Posie thought of Len now, too, which she didn’t permit herself to do very often. Would he have bought her a Christmas present if they were still a couple? He was so infuriating sometimes… a nurse! A stunner! Had he ever described her as a stunner to anyone? It seemed unlikely, somehow.
And now she had nurses on the brain, Posie thought to herself crossly. How many times had she seen a nurse, or heard one mentioned today? Too many times!
And suddenly, and with a sharp and horrible sense of clarity, an unwelcome thought planted itself firmly in Posie’s head. Could it be? Her thoughts tumbled over each other in a mad rush:
A nurse. In a hostel on Rupert Street.
A nurse who posted letters from the Rupert Street Post Office.
A nurse who knew secrets.
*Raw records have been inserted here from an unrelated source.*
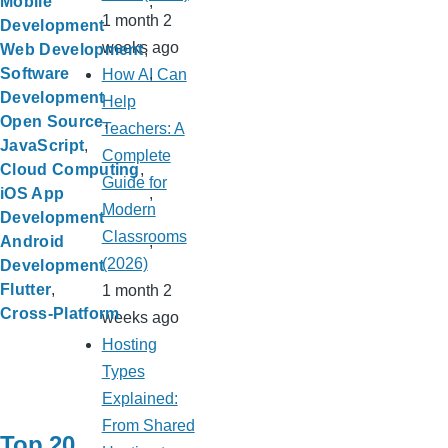
Mobile
1 month 2
Development
weeks ago
Web Development
Software
How AI Can
Development
Help
Open Source
Teachers: A
JavaScript
Complete
Cloud Computing
Guide for
iOS App
Modern
Development
Classrooms
Android
(2026)
Development
Flutter
1 month 2
Cross-Platform
weeks ago
Hosting
Types
Explained:
From Shared
Top 20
Secrets which were supposed to be dead and buried. A blackmailer.
Almost as if she were sleepwalking, Posie found herself padding along the parquet-floored corridor and entering her own bedroom and opening the big dark wooden cupboard where she kept her clothes. Stuffed at the very back of it was a small school tin trunk, which Posie kept her treasures in. Here was her mother’s rose-gold locket with a tiny photograph of Posie and Richard cut carefully out and stuck inside on opposite sides of the hinge. Here were her photographs of Harry Briskow and her brother Richard in their uniforms just before they left for the war, and here too were letters from both, sent from the front line.
Several letters from her father were gathered here too, as well as random bits and pieces from other family and friends.
She unlocked the tin trunk and started to scrabble through its precious contents.